UAB's Critical Care Transport evacuates babies safely to Birmingham.

The UAB Critical Care Transport team evacuated eleven babies from Tulane University Medical Center Sunday night in the wake of Hurricane Gustav.

There were two flights; the first flight landed at approximately 7:30 p.m., the other after 9 p.m Sunday night, Aug. 31

The babies were brought to Birmingham on a Critical Care Transport aircraft, a Cessna Citation Bravo jet and a Lear jet, which are essentially flying intensive care units with advanced life saving equipment on board and that can carry a team of physicians, RN's, neonatal nurse practitioners and respiratory therapists.

Four babies are in UAB Hospital; 7 babies were transferred via ambulance or Children's Hospital CareFlight helicopter to other hospitals in the Birmingham area.

The parents of the other three babies brought to UAB are in Louisiana, Texas and Arkansas.
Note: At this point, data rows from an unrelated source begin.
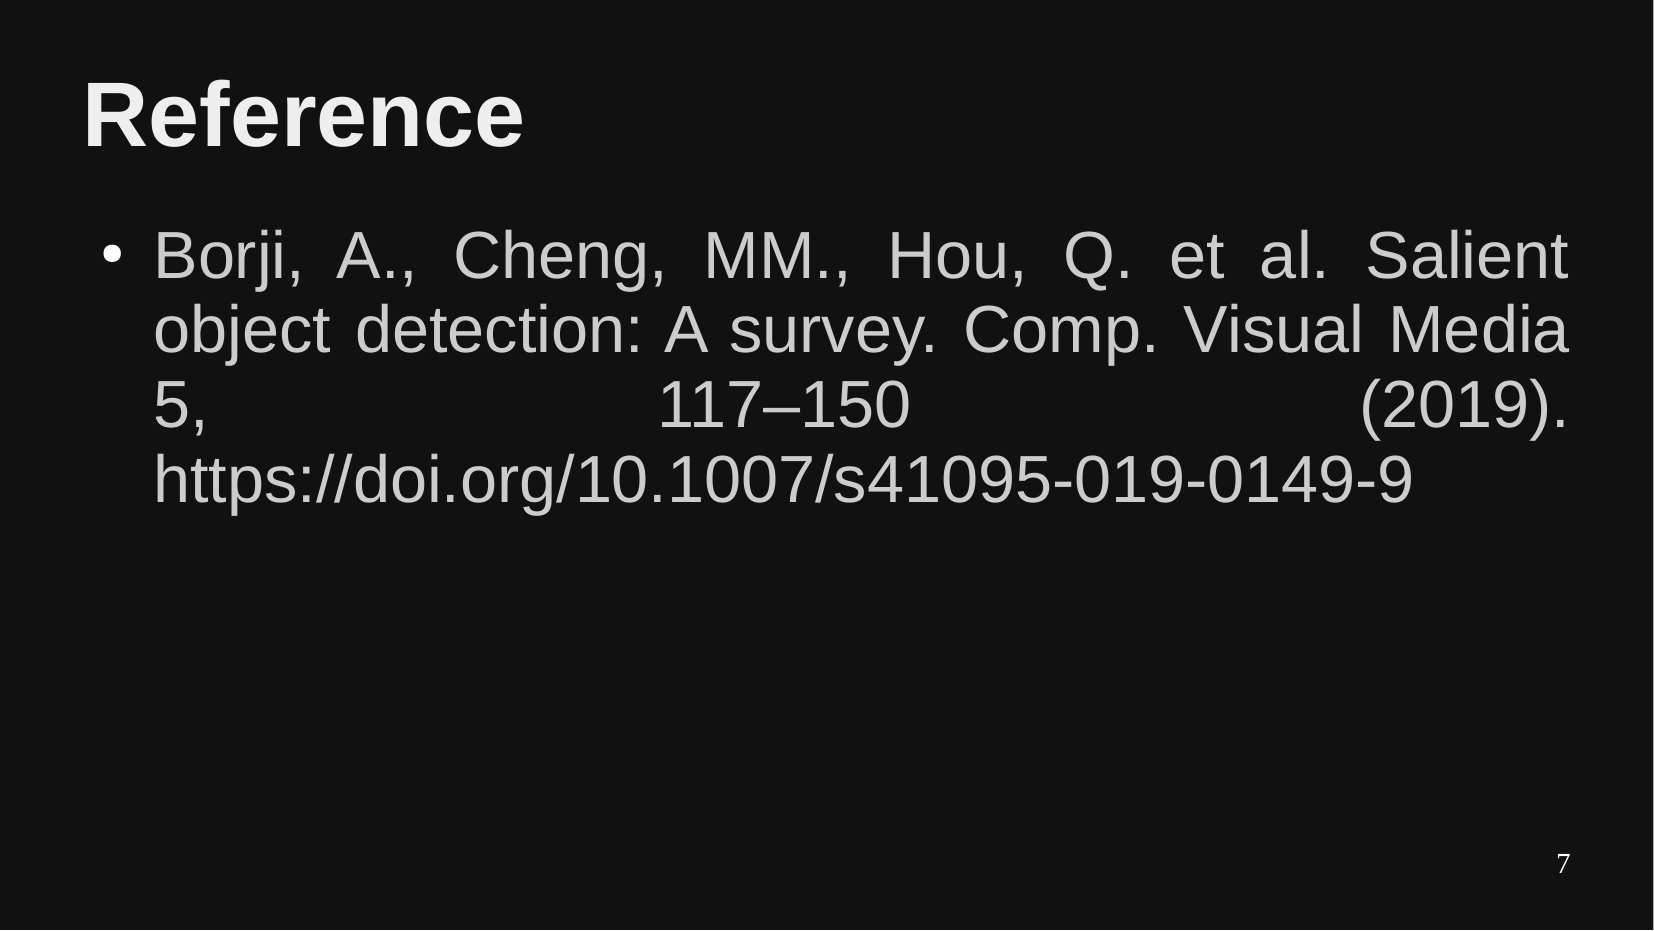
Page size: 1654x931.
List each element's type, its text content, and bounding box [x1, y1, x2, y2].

title Reference [82, 37, 1571, 193]
list Borji, A., Cheng, MM., Hou, Q. et al. Salient object detection: A survey. Comp. Visual Media 5, 117–150 (2019). https://doi.org/10.1007/s41095-019-0149-9 [82, 217, 1571, 757]
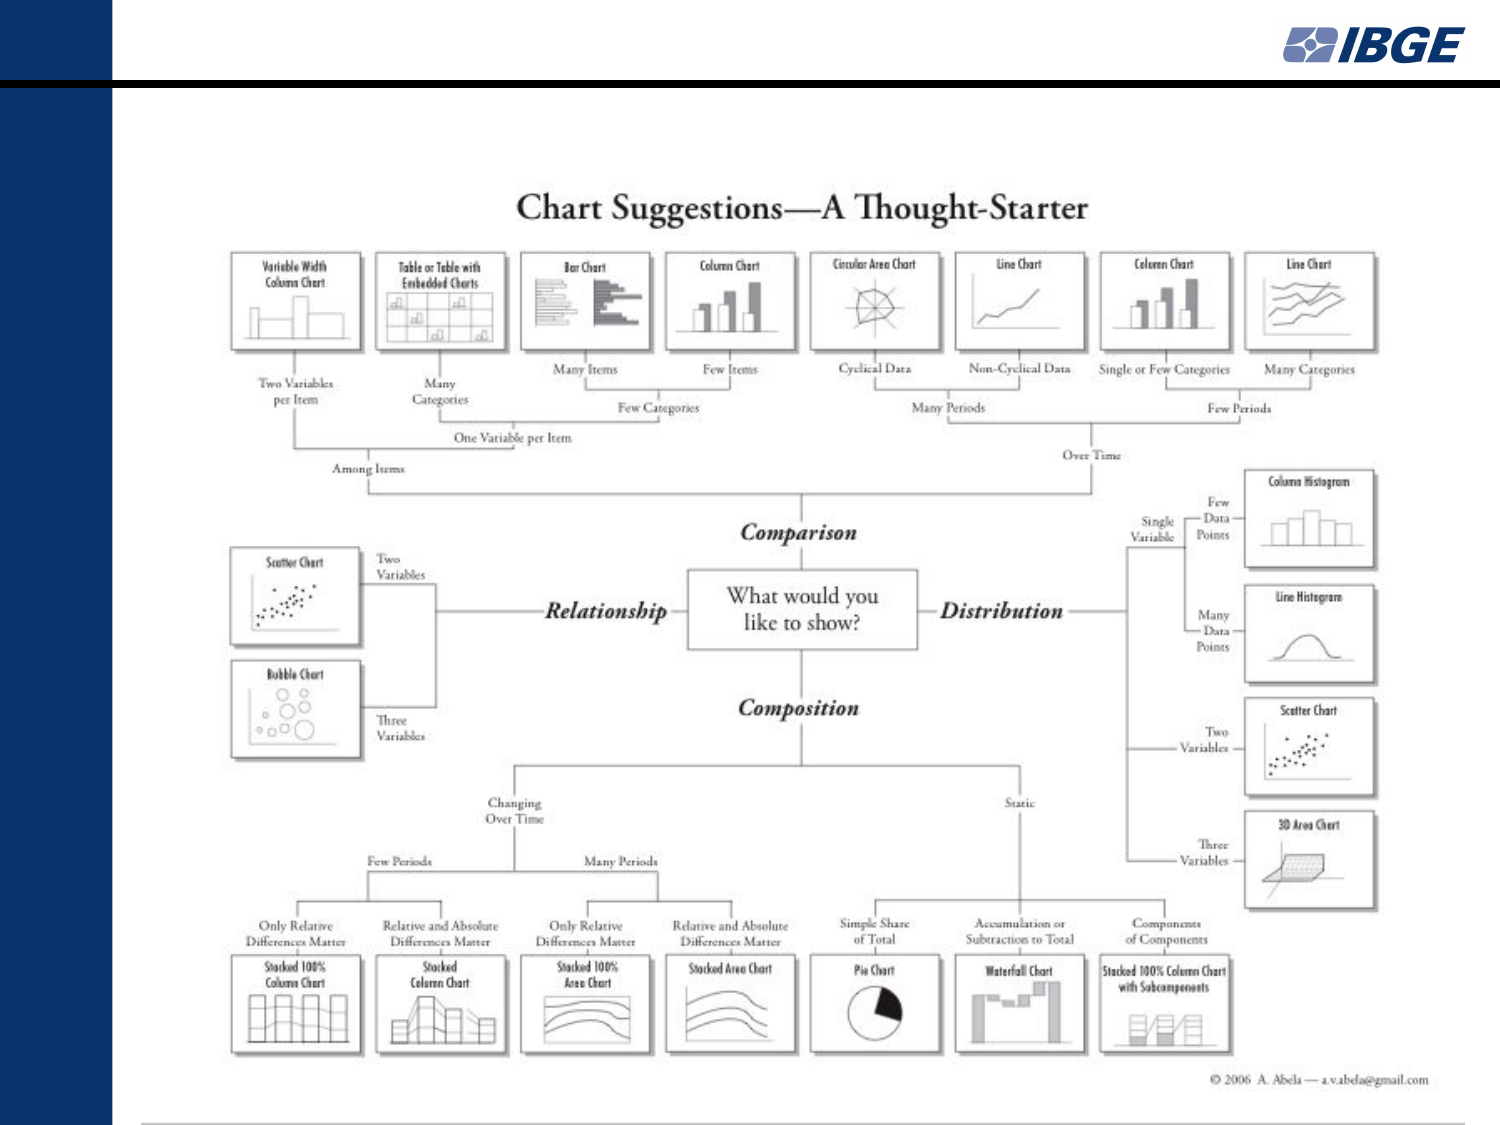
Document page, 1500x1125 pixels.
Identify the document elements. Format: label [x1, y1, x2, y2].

picture [141, 102, 1465, 1125]
picture [1273, 20, 1468, 64]
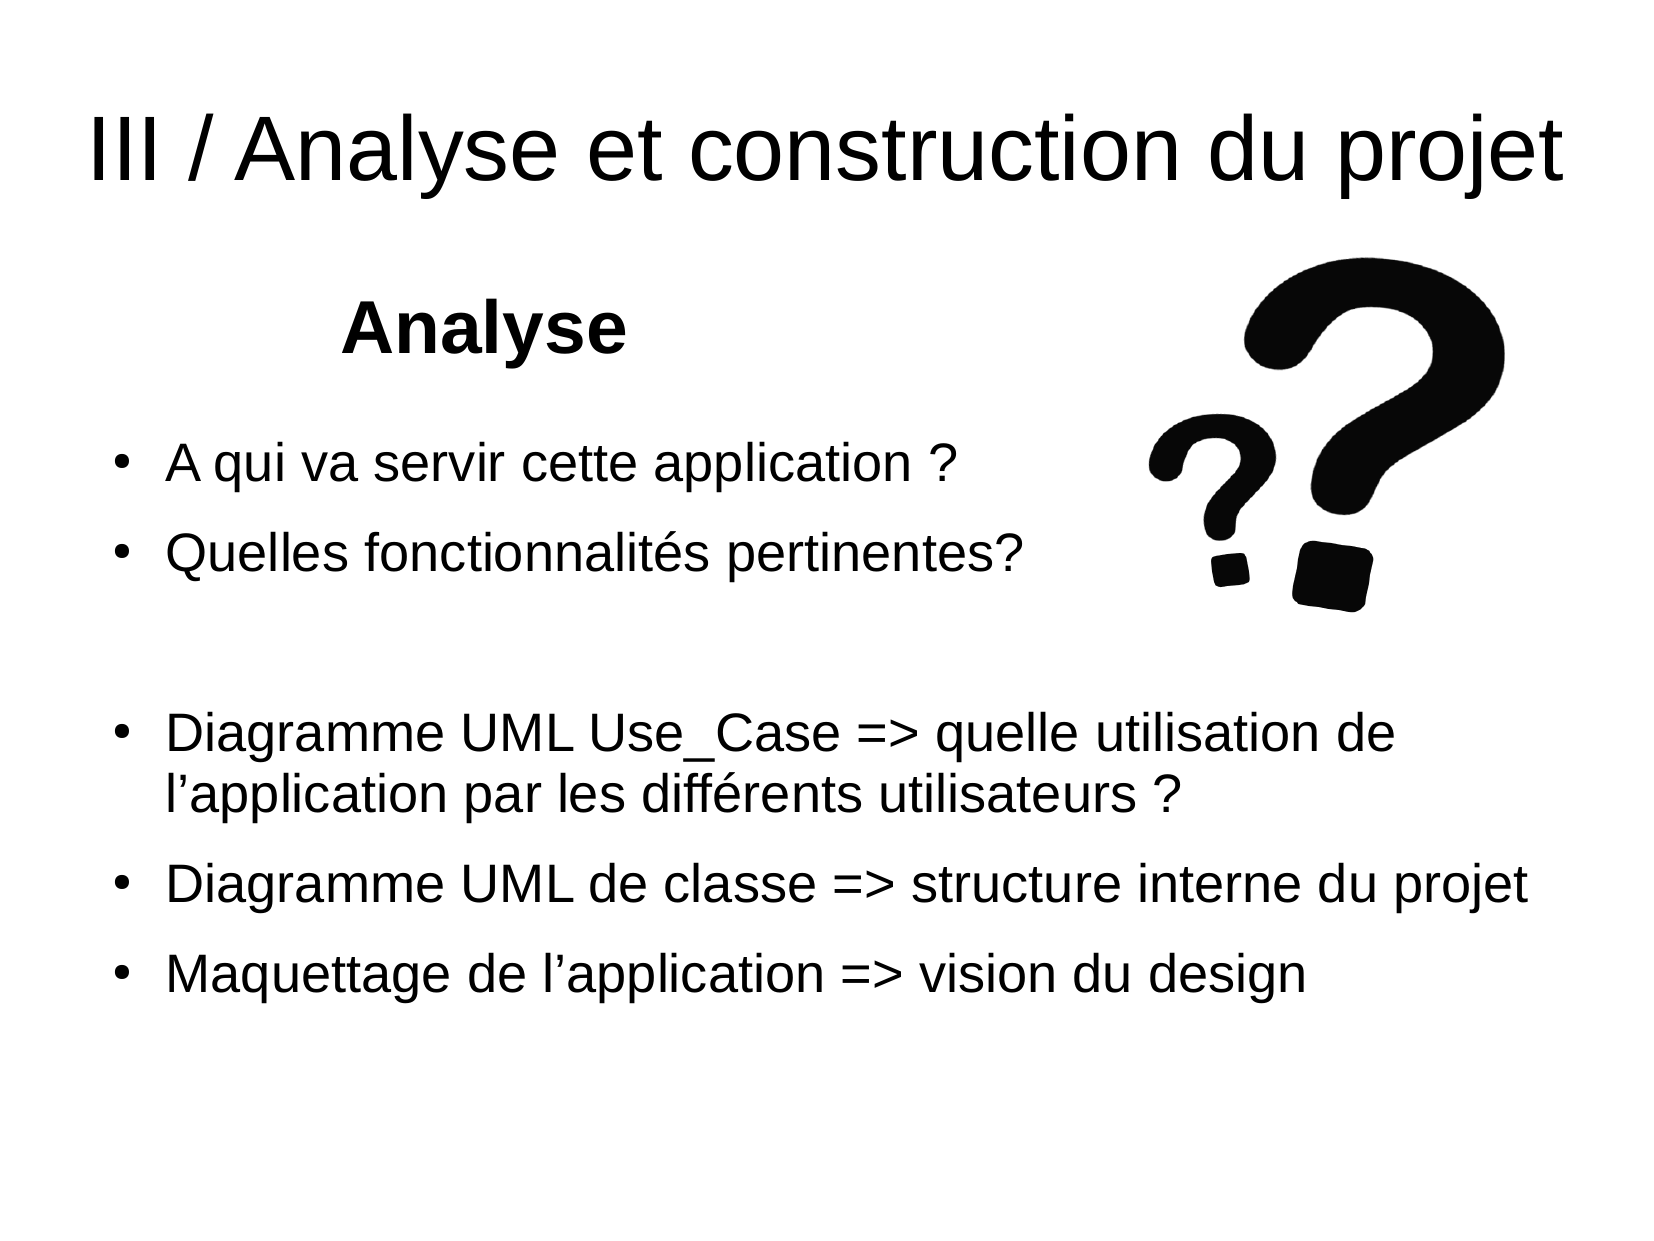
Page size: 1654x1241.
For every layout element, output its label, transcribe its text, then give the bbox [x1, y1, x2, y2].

UAB nurses and physicians are in daily telephone contact with these parents.

UAB Hospital houses the only full service Level III Regional Neonatal Intensive Care Unit/Continuing Care Nursery (RNICU/CCN) in Alabama, with neonatologists on staff in the hospital 24 hours a day, seven days a week. The under construction UAB Women and Infants Center, scheduled to open in 2010 will house a new RNICU/CCN. With this facility, UAB will be one of the largest RNCU/CCN units in the country and one of the first hospitals in the Southeast to offer single room neonatal intensive care.